In meinem Büro in der Geschäftsstelle von Kickers Offenbach. Nach meiner letzten Profistation in Bielefeld wollte ich es in Offenbach in der Regionalliga noch einmal wissen, bin aber verletzungsbedingt nicht mehr auf die Beine gekommen. Da fragte man mich, ob ich auf der Geschäftsstelle arbeiten will. Ich bin hier seit sechs Jahren für das Marketing zuständig, akquiriere und betreue unsere Sponsoren.

Am Freitag treffen Ihre Ex-Vereine Bayern und Mönchengladbach aufeinander. Sie spielten fünf Jahre in München, haben aber nur einen Titel geholt. Haben Sie den denkbar ungünstigsten Zeitraum erwischt?

Ich glaube nicht, dass es überhaupt einen ungünstigen Zeitraum gibt, beim FC Bayern zu spielen. Dass ich nur einmal Deutscher Meister geworden bin, finde ich überhaupt nicht schlimm. Wenn mir das als 15-Jähriger jemand gesagt hätte, hätte ich ihn für verrückt erklärt.

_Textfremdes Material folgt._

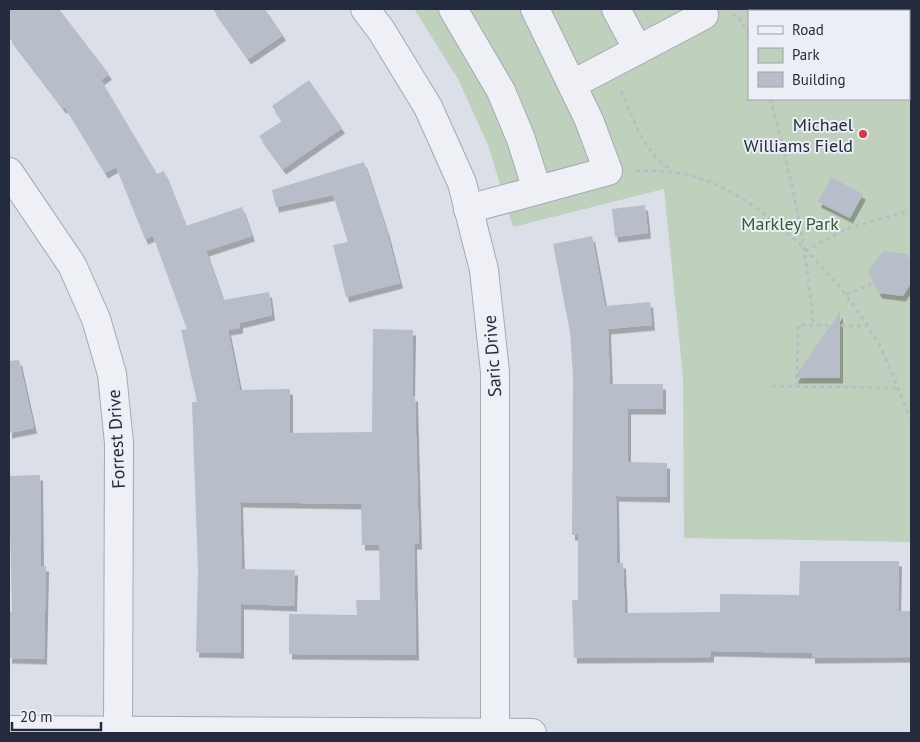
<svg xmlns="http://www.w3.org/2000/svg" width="920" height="742" font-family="'PT Sans',sans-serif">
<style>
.green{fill:#bfd1bc;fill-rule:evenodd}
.building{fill:#b8bdca;filter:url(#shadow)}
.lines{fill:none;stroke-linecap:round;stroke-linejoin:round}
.minor-casing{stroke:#a4a9b4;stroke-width:30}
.path{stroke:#babdc5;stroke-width:3;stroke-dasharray:4 4;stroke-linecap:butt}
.minor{stroke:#eef0f5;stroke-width:28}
.poi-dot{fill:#d63740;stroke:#ebeef5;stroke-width:2}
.labels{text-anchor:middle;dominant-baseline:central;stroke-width:4;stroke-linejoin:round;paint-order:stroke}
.poi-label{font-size:18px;fill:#252b3e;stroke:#ebeef5;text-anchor:end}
.park-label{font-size:18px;fill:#355a31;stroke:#ebeef5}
.street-label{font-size:18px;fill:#252b3e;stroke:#ebeef5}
</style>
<defs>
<filter id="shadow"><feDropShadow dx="3" dy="5.5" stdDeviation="0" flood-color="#0004"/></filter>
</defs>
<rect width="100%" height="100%" fill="#dbdfe7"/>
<path class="green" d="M 414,9 L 911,9 L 911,542 L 684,538 L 683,378 L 664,189 L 513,227 L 488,145 L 458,79 ZM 749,11 L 909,11 L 909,99 L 749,99 Z"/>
<g class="building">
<path d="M 9,9 L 59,9 L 109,74 L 101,80 L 157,174 L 164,171 L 186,226 L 242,207 L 252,236 L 206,251 L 223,300 L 269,292 L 272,315 L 240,323 L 240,328 L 228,330 L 240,390 L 290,389 L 290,433 L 372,432 L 373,329 L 413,330 L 412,396 L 415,396 L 419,544 L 414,544 L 416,655 L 289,654 L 289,614 L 357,615 L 356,600 L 380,600 L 379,545 L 362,545 L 361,504 L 240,502 L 242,569 L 295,570 L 294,606 L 241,604 L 241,653 L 196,652 L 198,570 L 192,402 L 197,402 L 181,330 L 187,329 L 153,236 L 145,239 L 116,167 L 105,173 L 65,107 L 63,108 L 9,37 Z"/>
<path d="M 213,9 L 265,9 L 283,35 L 248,59 Z"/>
<path d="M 309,80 L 342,128 L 283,169 L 259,136 L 282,121 L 272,106 Z"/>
<path d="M 364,162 L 387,232 L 400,283 L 346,297 L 333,245 L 348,242 L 333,195 L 276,207 L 272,190 Z"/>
<path d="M 831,177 L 863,194 L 850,218 L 818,202 Z"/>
<path d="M 645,205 L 648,233 L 615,237 L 612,209 Z"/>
<path d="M 592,236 L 605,306 L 650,302 L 652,325 L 608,329 L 610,384 L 663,384 L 663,409 L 628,409 L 628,462 L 667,463 L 667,497 L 616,496 L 617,563 L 623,563 L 625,613 L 720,612 L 720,594 L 799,595 L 800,561 L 899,561 L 898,611 L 911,611 L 911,657 L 812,658 L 812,653 L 711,651 L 711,657 L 574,658 L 572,600 L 578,600 L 578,535 L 572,535 L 573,376 L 570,332 L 553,244 Z"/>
<path d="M 883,251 L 907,254 L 911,264 L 911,283 L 903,296 L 879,293 L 868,272 Z"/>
<path d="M 840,312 L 840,378 L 794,378 Z"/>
<path d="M 19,360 L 34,428 L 9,433 L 9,361 Z"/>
<path d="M 40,475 L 41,566 L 46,566 L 44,659 L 9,658 L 9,612 L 12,612 L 9,476 Z"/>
</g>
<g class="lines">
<g class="minor-casing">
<g id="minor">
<path d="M 365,9 L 381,30 L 428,107 L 462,183 L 484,270 L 495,372 L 495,733"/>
<path d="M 453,9 L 501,91 L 521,139 L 537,190"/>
<path d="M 616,9 L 638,50"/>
<path d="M 573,84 L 704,15 L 701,9"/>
<path d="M 9,172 L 72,265 L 96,319 L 112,374 L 119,443 L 118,733"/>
<path d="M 468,209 L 608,171 L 589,120 L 535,9"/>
<path d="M 9,730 L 532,733"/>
</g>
</g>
<g class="path">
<path d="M 732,15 L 737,15 L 749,35"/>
<path d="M 621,91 L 640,135 L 655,157 L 672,171"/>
<path d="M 770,99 C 791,173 807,248 813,325"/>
<path d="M 636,171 C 655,171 674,171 692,176 C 762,194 844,281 878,343 C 891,367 899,394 911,419"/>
<path d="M 805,251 L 846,229 L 911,210"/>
<path d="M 846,294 L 874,283"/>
<path d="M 772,386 L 897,388"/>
<path d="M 797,386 L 798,325 L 867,326"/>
</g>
<use href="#minor" class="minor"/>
</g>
<circle class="poi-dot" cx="863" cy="134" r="5"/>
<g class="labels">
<g class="poi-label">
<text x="853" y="124">Michael<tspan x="853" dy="21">Williams Field</tspan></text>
</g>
<g class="park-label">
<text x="790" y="223">Markley Park</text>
</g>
<g class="street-label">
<text transform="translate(492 356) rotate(-94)">Saric Drive</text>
<text transform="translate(116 439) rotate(-93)">Forrest Drive</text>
</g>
</g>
<rect width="920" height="742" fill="none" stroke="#252b3e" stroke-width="20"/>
<rect x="748" y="10" width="162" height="90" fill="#ebeef5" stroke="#9ca0ac"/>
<rect x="758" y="26" width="25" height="8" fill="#eef0f5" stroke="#9ca0ac"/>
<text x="792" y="35" font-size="15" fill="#252b3e">Road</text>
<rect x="758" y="48" width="25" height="15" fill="#bfd1bc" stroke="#9ca0ac"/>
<text x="792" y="60" font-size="15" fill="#252b3e">Park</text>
<rect x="758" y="72" width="25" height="15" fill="#b8bdca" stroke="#9ca0ac"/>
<text x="792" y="85" font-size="15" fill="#252b3e">Building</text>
<path d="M12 722v8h89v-8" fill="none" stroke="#252b3e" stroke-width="2.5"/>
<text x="20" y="722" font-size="15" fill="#252b3e" stroke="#ebeef5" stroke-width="4" paint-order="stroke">20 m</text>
</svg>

Im Trikot der Borussia gelang Ihnen Historisches. Sie triumphierten 1995 zum ersten und bislang einzigen Mal in München.

Unser Trainer Bernd Krauss sagte uns vor dem Spiel, dass der Verein die Hotelkosten sparen würde, weil sowieso nichts zu holen sei. Wir trafen uns erst am Spieltag um zehn Uhr am Flughafen. Vielleicht hat er uns damit den Druck genommen. Stefan Effenberg erzielte nach 20 Minuten das 1:0. Statt uns hinten reinzustellen, haben wir weiter nach vorne gespielt und verdient gewonnen. Was gab es in den Siebzigern für Gladbacher Mannschaften – und wir haben es als bislang einzige geschafft!